Only a number is wanted here: the count of lines in the data below where the string "mounting" occurs.

- - -

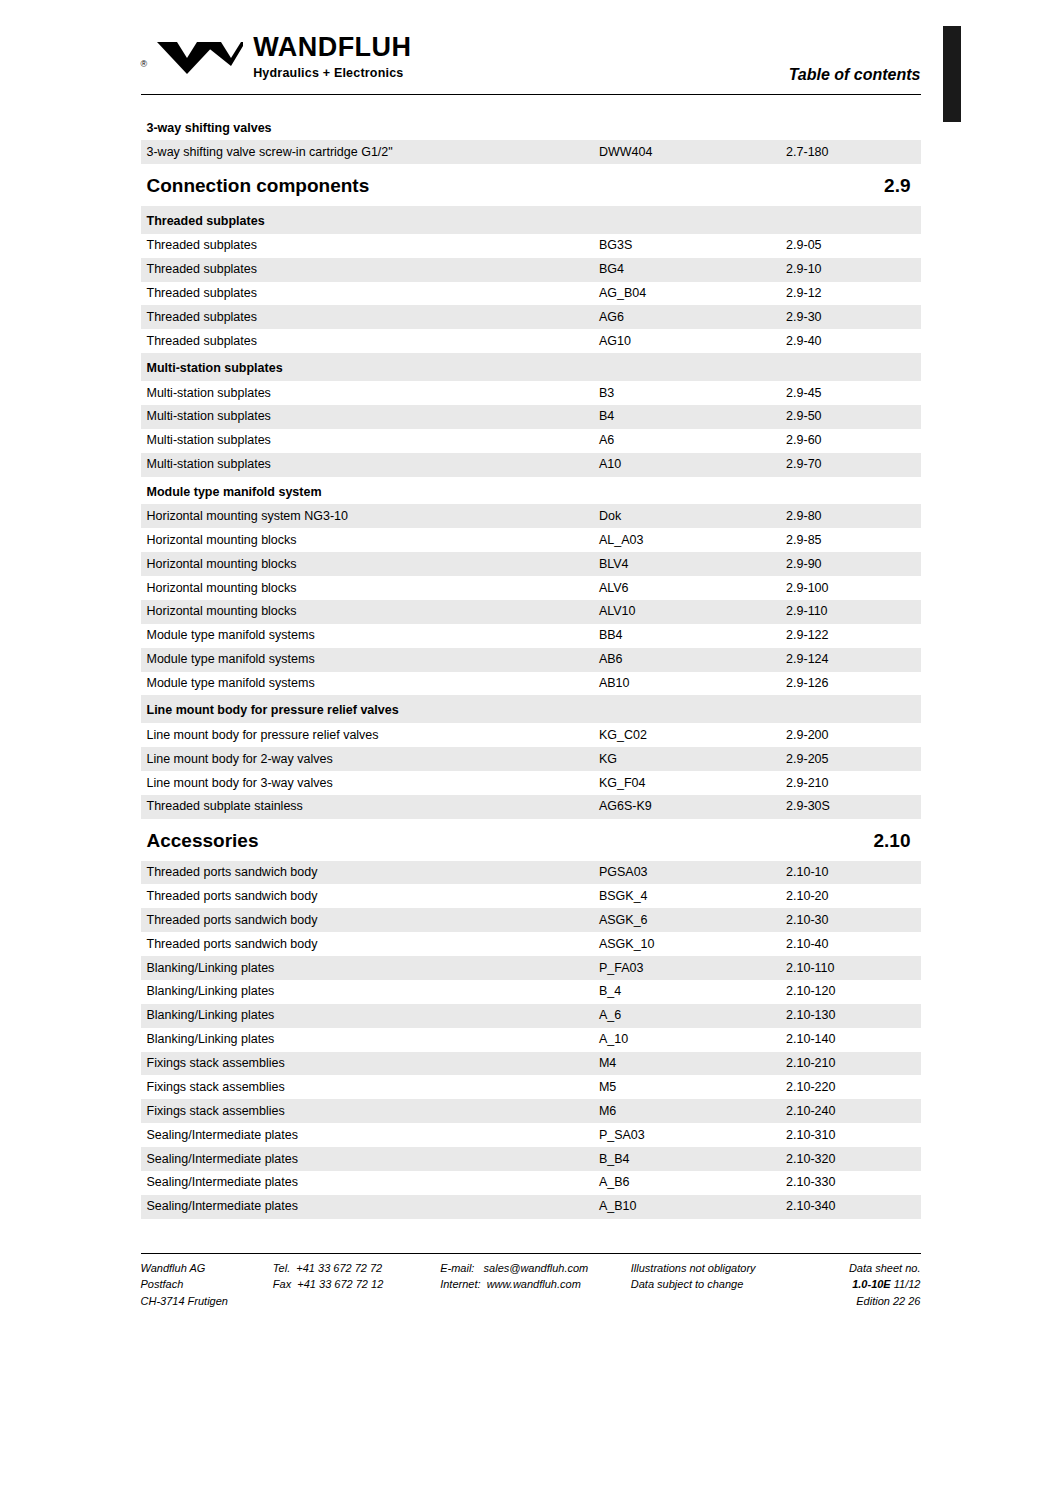®
WANDFLUH
Hydraulics + Electronics
Table of contents
| 3-way shifting valves |
| 3-way shifting valve screw-in cartridge G1/2" | DWW404 | 2.7-180 |
| Connection components | 2.9 |
| Threaded subplates |
| Threaded subplates | BG3S | 2.9-05 |
| Threaded subplates | BG4 | 2.9-10 |
| Threaded subplates | AG_B04 | 2.9-12 |
| Threaded subplates | AG6 | 2.9-30 |
| Threaded subplates | AG10 | 2.9-40 |
| Multi-station subplates |
| Multi-station subplates | B3 | 2.9-45 |
| Multi-station subplates | B4 | 2.9-50 |
| Multi-station subplates | A6 | 2.9-60 |
| Multi-station subplates | A10 | 2.9-70 |
| Module type manifold system |
| Horizontal mounting system NG3-10 | Dok | 2.9-80 |
| Horizontal mounting blocks | AL_A03 | 2.9-85 |
| Horizontal mounting blocks | BLV4 | 2.9-90 |
| Horizontal mounting blocks | ALV6 | 2.9-100 |
| Horizontal mounting blocks | ALV10 | 2.9-110 |
| Module type manifold systems | BB4 | 2.9-122 |
| Module type manifold systems | AB6 | 2.9-124 |
| Module type manifold systems | AB10 | 2.9-126 |
| Line mount body for pressure relief valves |
| Line mount body for pressure relief valves | KG_C02 | 2.9-200 |
| Line mount body for 2-way valves | KG | 2.9-205 |
| Line mount body for 3-way valves | KG_F04 | 2.9-210 |
| Threaded subplate stainless | AG6S-K9 | 2.9-30S |
| Accessories | 2.10 |
| Threaded ports sandwich body | PGSA03 | 2.10-10 |
| Threaded ports sandwich body | BSGK_4 | 2.10-20 |
| Threaded ports sandwich body | ASGK_6 | 2.10-30 |
| Threaded ports sandwich body | ASGK_10 | 2.10-40 |
| Blanking/Linking plates | P_FA03 | 2.10-110 |
| Blanking/Linking plates | B_4 | 2.10-120 |
| Blanking/Linking plates | A_6 | 2.10-130 |
| Blanking/Linking plates | A_10 | 2.10-140 |
| Fixings stack assemblies | M4 | 2.10-210 |
| Fixings stack assemblies | M5 | 2.10-220 |
| Fixings stack assemblies | M6 | 2.10-240 |
| Sealing/Intermediate plates | P_SA03 | 2.10-310 |
| Sealing/Intermediate plates | B_B4 | 2.10-320 |
| Sealing/Intermediate plates | A_B6 | 2.10-330 |
| Sealing/Intermediate plates | A_B10 | 2.10-340 |
Wandfluh AG
Postfach
CH-3714 Frutigen
Tel. +41 33 672 72 72
Fax +41 33 672 72 12
E-mail: sales@wandfluh.com
Internet: www.wandfluh.com
Illustrations not obligatory
Data subject to change
Data sheet no.
1.0-10E 11/12
Edition 22 26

- - -

ANSWER FOR THIS EXERCISE. 5